Atualmente, os despojos mortais de Kardec encontram-se no centro do monumento druídico, no Cemitério Père-Lachaise, em Paris.

(1) A documentação tida como oficial (certidões de casamento, óbito e testamento), divulgada por seu biógrafo Henri Sausse e que atestava o nome de Allan Kardec como Hippolyte Léon Denizard Rivail, em verdade foi oficialmente contestada pelo seu registro Civil (Ato de Nascimento): "Du douze vendémiaire de l'an treize - Acte de naissance de Denisard, Hypolite Léon Rivail, né hier soir à sept heures, fils de Jean Baptiste Antoine Rivail homme de loi; demeurant à Bourg de L'Ain, et actuellement à Paris, et de Jeanne Louise Duhamel Son Épouse. Le sexe de l' enfant a été reconnu masculin. Temoins majeurs Syriaque Frederic Dittmar, Directeur de l'Etablissement des Eaux minerales, surdite rue Sala, et Jean François Targe, demeurant même rue. Sur la réquisition de Sr. Pierre Rodamel, medecin, demeurant rue Saint Dominique, nº78. Lecture faite, et ont signé. Constaté por moi maire soussigné/ et de présent à Lyon, rue Sala nº74. renvoy approuvél."

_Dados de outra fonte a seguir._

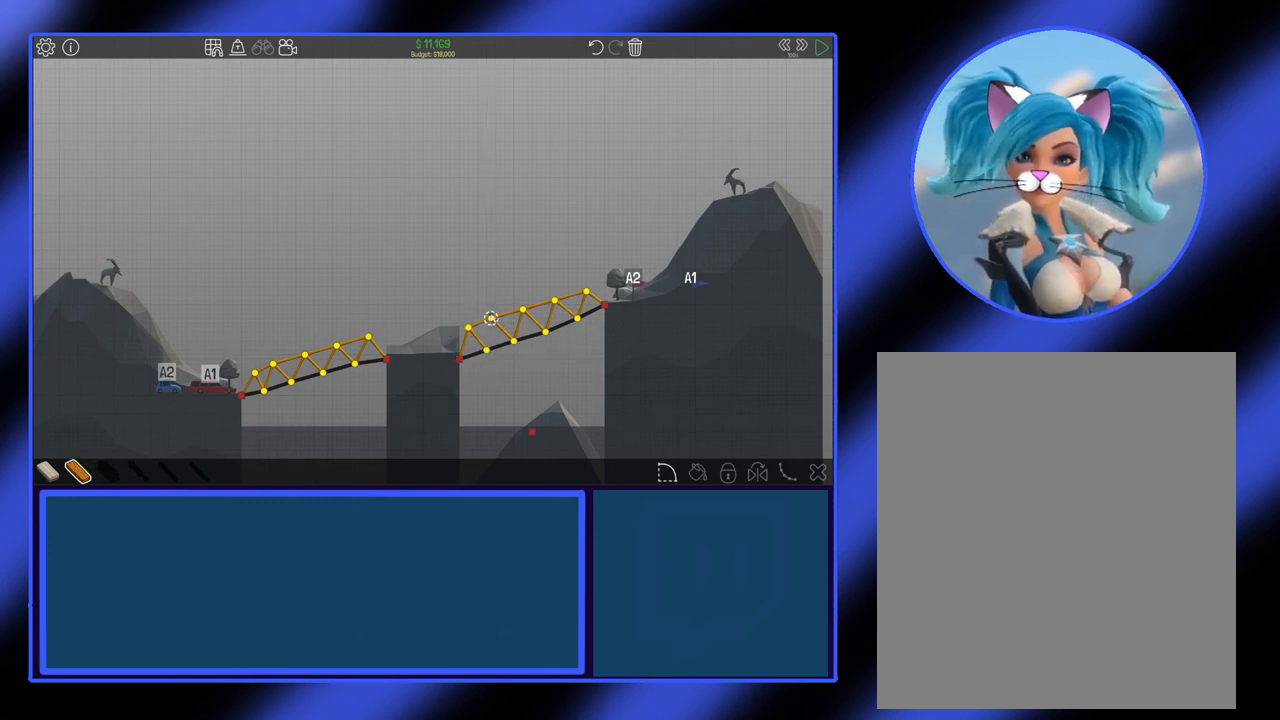
{"keys": [], "mouse": [], "events": []}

"Em doze vendemiário do ano treze - Ato de nascimento de Denisard, Hypolite Léon Rivail, nascido ontem às sete horas da noite, filho de Jean Baptiste Antoine Rivail, homem de lei; residente em Bourg de l'Ain, e atual mente em Paris, e de Jeanne Louise Duhamel, sua esposa. O sexo da criança foi reconhecido masculino. Testemunhas maiores: Syriaque Frederic Dittmar, Diretor do Estabelecimento de Águas Minerais, sobredita rua Sala, e Jean François Targe, residente à mesma rua. Sob requisição do Sr. Pierre Rodamel, médico residente à rua Saint Dominique, nº78. Leitura feita, e assinaram. Constatado por mim, prefeito abaixo assinado/ e presentemente em Lyon, rue Sala nº 74. Aditamento aprovado." Fonte: O Reformador: Allan Kardec e o seu nome civil (W. L. N. Fernandes), abril 2000.
Portanto, conforme o exposto acima, seu nome foi registrado como Denisard Hypolite Léon Rivail, embora o próprio codificador preferisse assinar de maneira diferente, ou seja, Hippolyte Léon Denizard Rivail, conforme consta no registro de batismo. Todas as certidões emitidas demonstram variações na grafia, o que indica que não foram redigidas com base em seu registro oficial. (N. do E.)